*About this exercise*. What you return must be the full data, repeated verbatim, with no pictures in it.

*Source material*.
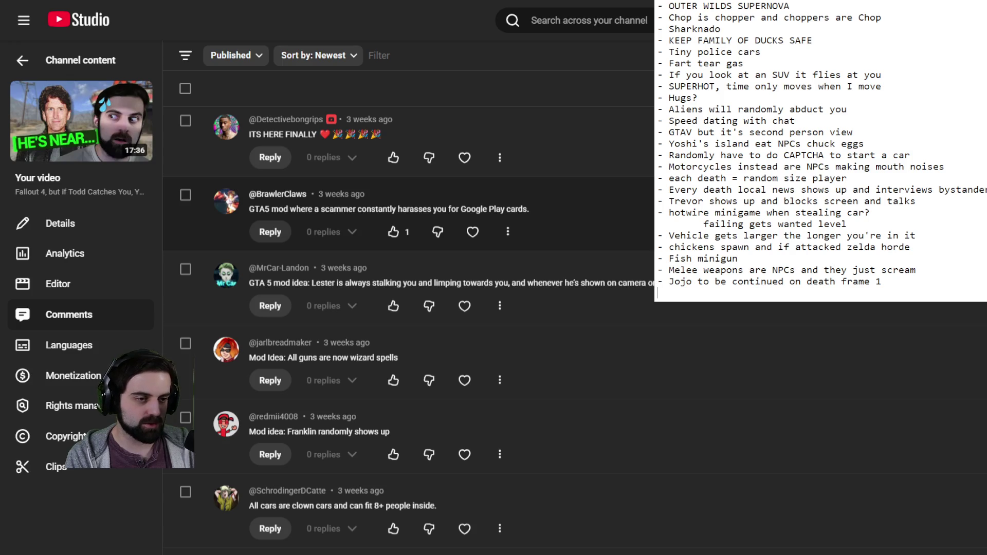
{"action": "scroll", "coordinate": [409, 329], "scroll_direction": "down", "scroll_amount": 3}
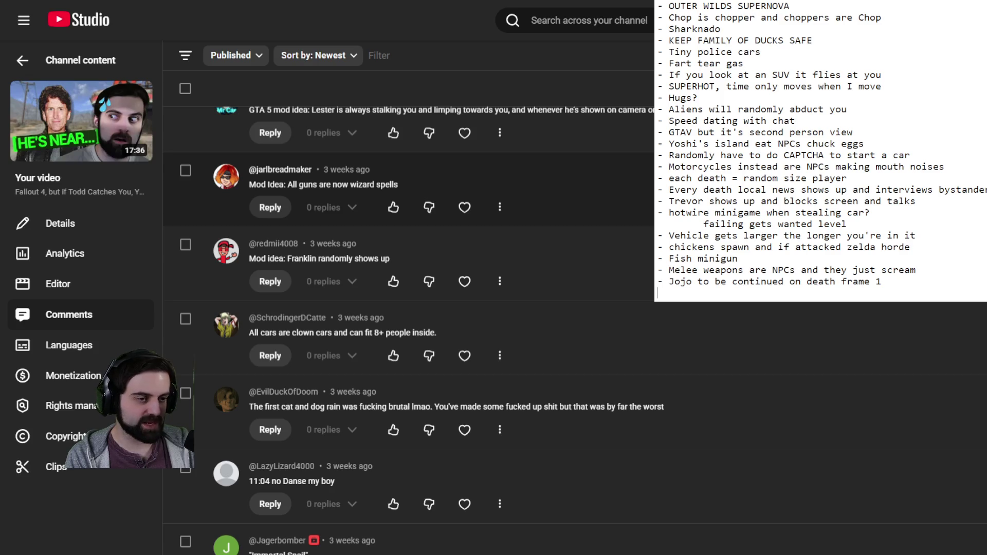
{"action": "scroll", "coordinate": [409, 329], "scroll_direction": "down", "scroll_amount": 3}
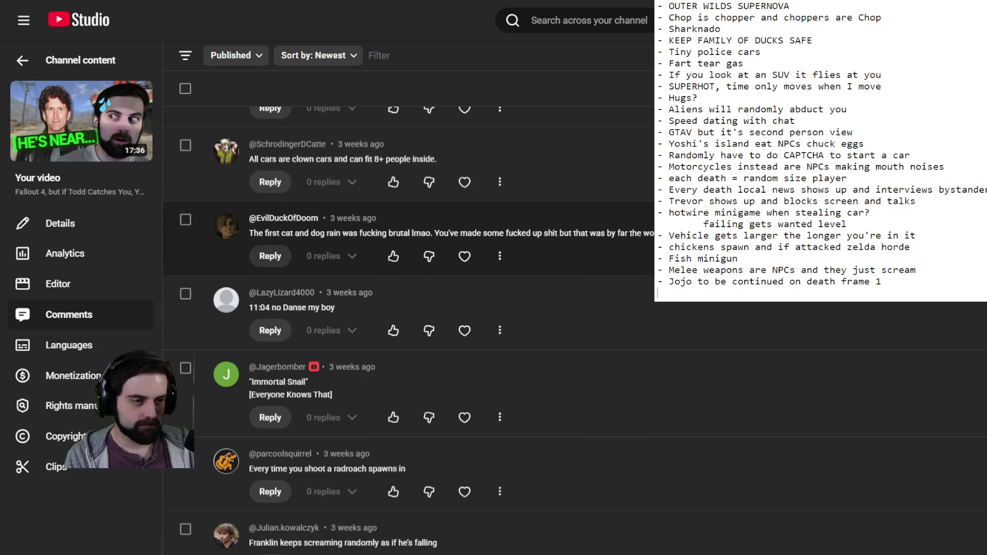
{"action": "scroll", "coordinate": [409, 329], "scroll_direction": "down", "scroll_amount": 4}
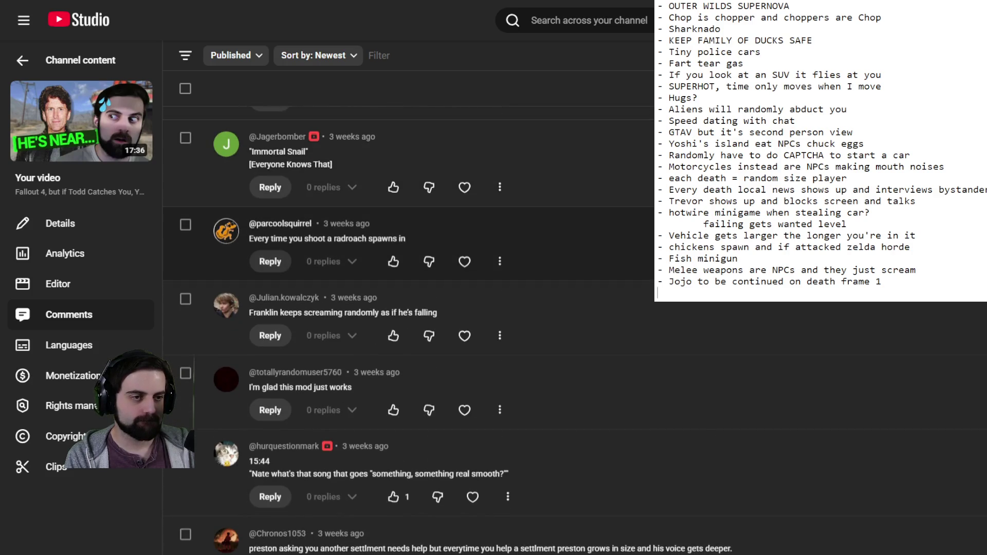
{"action": "scroll", "coordinate": [409, 330], "scroll_direction": "down", "scroll_amount": 3}
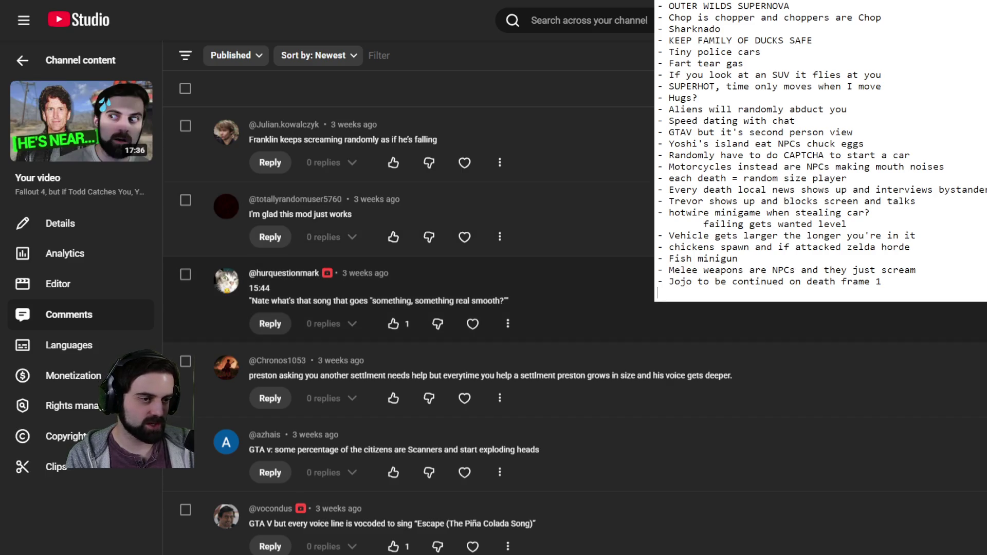
{"action": "scroll", "coordinate": [408, 329], "scroll_direction": "down", "scroll_amount": 2}
{"action": "scroll", "coordinate": [408, 329], "scroll_direction": "down", "scroll_amount": 1}
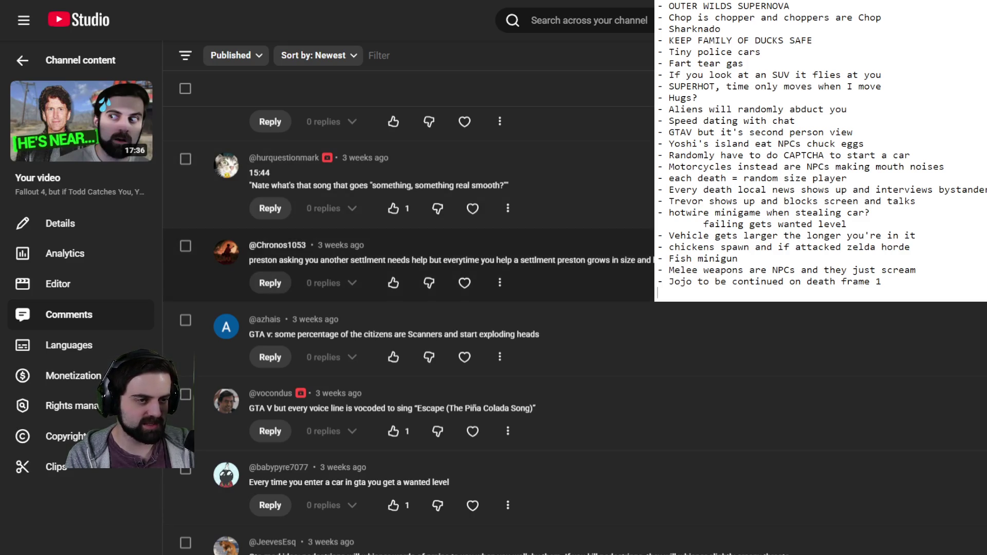
{"action": "scroll", "coordinate": [409, 258], "scroll_direction": "down", "scroll_amount": 3}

*Task output*.
{"action": "scroll", "coordinate": [409, 329], "scroll_direction": "down", "scroll_amount": 3}
{"action": "scroll", "coordinate": [409, 329], "scroll_direction": "down", "scroll_amount": 3}
{"action": "scroll", "coordinate": [409, 329], "scroll_direction": "down", "scroll_amount": 4}
{"action": "scroll", "coordinate": [409, 330], "scroll_direction": "down", "scroll_amount": 3}
{"action": "scroll", "coordinate": [408, 329], "scroll_direction": "down", "scroll_amount": 2}
{"action": "scroll", "coordinate": [408, 329], "scroll_direction": "down", "scroll_amount": 1}
{"action": "scroll", "coordinate": [409, 258], "scroll_direction": "down", "scroll_amount": 3}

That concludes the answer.